━━━━━ INPUT DATA ━━━━━

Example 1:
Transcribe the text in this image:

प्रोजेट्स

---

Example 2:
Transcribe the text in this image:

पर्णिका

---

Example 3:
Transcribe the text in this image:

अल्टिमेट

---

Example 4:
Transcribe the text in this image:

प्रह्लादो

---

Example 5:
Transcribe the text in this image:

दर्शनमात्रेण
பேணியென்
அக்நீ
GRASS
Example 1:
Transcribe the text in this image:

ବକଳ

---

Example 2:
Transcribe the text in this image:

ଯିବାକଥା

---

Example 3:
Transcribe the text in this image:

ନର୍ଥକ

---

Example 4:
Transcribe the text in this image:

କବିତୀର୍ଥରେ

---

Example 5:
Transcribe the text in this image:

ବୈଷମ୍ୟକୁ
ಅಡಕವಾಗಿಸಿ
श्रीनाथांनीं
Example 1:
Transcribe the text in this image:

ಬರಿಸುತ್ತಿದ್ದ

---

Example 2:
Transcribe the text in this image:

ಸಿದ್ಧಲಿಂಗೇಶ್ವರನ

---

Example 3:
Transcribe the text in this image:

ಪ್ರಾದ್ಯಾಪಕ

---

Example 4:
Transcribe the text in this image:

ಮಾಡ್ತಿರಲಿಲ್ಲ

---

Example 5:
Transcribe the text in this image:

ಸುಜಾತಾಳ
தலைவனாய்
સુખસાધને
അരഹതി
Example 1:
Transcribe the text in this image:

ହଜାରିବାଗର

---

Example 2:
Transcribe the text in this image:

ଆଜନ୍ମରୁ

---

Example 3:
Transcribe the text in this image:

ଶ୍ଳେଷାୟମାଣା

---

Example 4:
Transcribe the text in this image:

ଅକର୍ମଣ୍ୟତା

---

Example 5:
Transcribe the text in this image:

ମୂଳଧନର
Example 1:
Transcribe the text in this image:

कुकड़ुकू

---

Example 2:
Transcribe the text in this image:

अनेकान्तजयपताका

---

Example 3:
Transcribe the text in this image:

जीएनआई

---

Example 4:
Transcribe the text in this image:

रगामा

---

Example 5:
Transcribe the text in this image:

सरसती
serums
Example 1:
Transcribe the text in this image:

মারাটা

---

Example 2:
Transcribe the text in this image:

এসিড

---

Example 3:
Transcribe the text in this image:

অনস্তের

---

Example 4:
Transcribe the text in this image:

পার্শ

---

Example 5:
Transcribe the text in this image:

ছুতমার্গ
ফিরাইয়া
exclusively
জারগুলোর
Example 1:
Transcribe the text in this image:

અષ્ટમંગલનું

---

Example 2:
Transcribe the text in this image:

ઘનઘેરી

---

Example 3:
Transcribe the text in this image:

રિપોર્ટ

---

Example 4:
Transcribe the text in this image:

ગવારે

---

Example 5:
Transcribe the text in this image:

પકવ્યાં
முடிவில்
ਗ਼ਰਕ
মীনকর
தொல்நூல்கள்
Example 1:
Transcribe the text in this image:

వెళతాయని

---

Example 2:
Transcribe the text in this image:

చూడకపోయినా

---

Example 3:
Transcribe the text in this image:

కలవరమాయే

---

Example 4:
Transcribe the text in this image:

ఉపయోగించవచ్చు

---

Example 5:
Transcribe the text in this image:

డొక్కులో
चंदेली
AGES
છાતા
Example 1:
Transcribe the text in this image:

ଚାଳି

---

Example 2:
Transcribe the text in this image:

━━━━━

_THE TASK:_ The entries above should be copied out exactly, with none left out.

_RESPONSE AREA:_
Example 1:
Transcribe the text in this image:

प्रोजेट्स

---

Example 2:
Transcribe the text in this image:

पर्णिका

---

Example 3:
Transcribe the text in this image:

अल्टिमेट

---

Example 4:
Transcribe the text in this image:

प्रह्लादो

---

Example 5:
Transcribe the text in this image:

दर्शनमात्रेण
பேணியென்
அக்நீ
GRASS
Example 1:
Transcribe the text in this image:

ବକଳ

---

Example 2:
Transcribe the text in this image:

ଯିବାକଥା

---

Example 3:
Transcribe the text in this image:

ନର୍ଥକ

---

Example 4:
Transcribe the text in this image:

କବିତୀର୍ଥରେ

---

Example 5:
Transcribe the text in this image:

ବୈଷମ୍ୟକୁ
ಅಡಕವಾಗಿಸಿ
श्रीनाथांनीं
Example 1:
Transcribe the text in this image:

ಬರಿಸುತ್ತಿದ್ದ

---

Example 2:
Transcribe the text in this image:

ಸಿದ್ಧಲಿಂಗೇಶ್ವರನ

---

Example 3:
Transcribe the text in this image:

ಪ್ರಾದ್ಯಾಪಕ

---

Example 4:
Transcribe the text in this image:

ಮಾಡ್ತಿರಲಿಲ್ಲ

---

Example 5:
Transcribe the text in this image:

ಸುಜಾತಾಳ
தலைவனாய்
સુખસાધને
അരഹതി
Example 1:
Transcribe the text in this image:

ହଜାରିବାଗର

---

Example 2:
Transcribe the text in this image:

ଆଜନ୍ମରୁ

---

Example 3:
Transcribe the text in this image:

ଶ୍ଳେଷାୟମାଣା

---

Example 4:
Transcribe the text in this image:

ଅକର୍ମଣ୍ୟତା

---

Example 5:
Transcribe the text in this image:

ମୂଳଧନର
Example 1:
Transcribe the text in this image:

कुकड़ुकू

---

Example 2:
Transcribe the text in this image:

अनेकान्तजयपताका

---

Example 3:
Transcribe the text in this image:

जीएनआई

---

Example 4:
Transcribe the text in this image:

रगामा

---

Example 5:
Transcribe the text in this image:

सरसती
serums
Example 1:
Transcribe the text in this image:

মারাটা

---

Example 2:
Transcribe the text in this image:

এসিড

---

Example 3:
Transcribe the text in this image:

অনস্তের

---

Example 4:
Transcribe the text in this image:

পার্শ

---

Example 5:
Transcribe the text in this image:

ছুতমার্গ
ফিরাইয়া
exclusively
জারগুলোর
Example 1:
Transcribe the text in this image:

અષ્ટમંગલનું

---

Example 2:
Transcribe the text in this image:

ઘનઘેરી

---

Example 3:
Transcribe the text in this image:

રિપોર્ટ

---

Example 4:
Transcribe the text in this image:

ગવારે

---

Example 5:
Transcribe the text in this image:

પકવ્યાં
முடிவில்
ਗ਼ਰਕ
মীনকর
தொல்நூல்கள்
Example 1:
Transcribe the text in this image:

వెళతాయని

---

Example 2:
Transcribe the text in this image:

చూడకపోయినా

---

Example 3:
Transcribe the text in this image:

కలవరమాయే

---

Example 4:
Transcribe the text in this image:

ఉపయోగించవచ్చు

---

Example 5:
Transcribe the text in this image:

డొక్కులో
चंदेली
AGES
છાતા
Example 1:
Transcribe the text in this image:

ଚାଳି

---

Example 2:
Transcribe the text in this image:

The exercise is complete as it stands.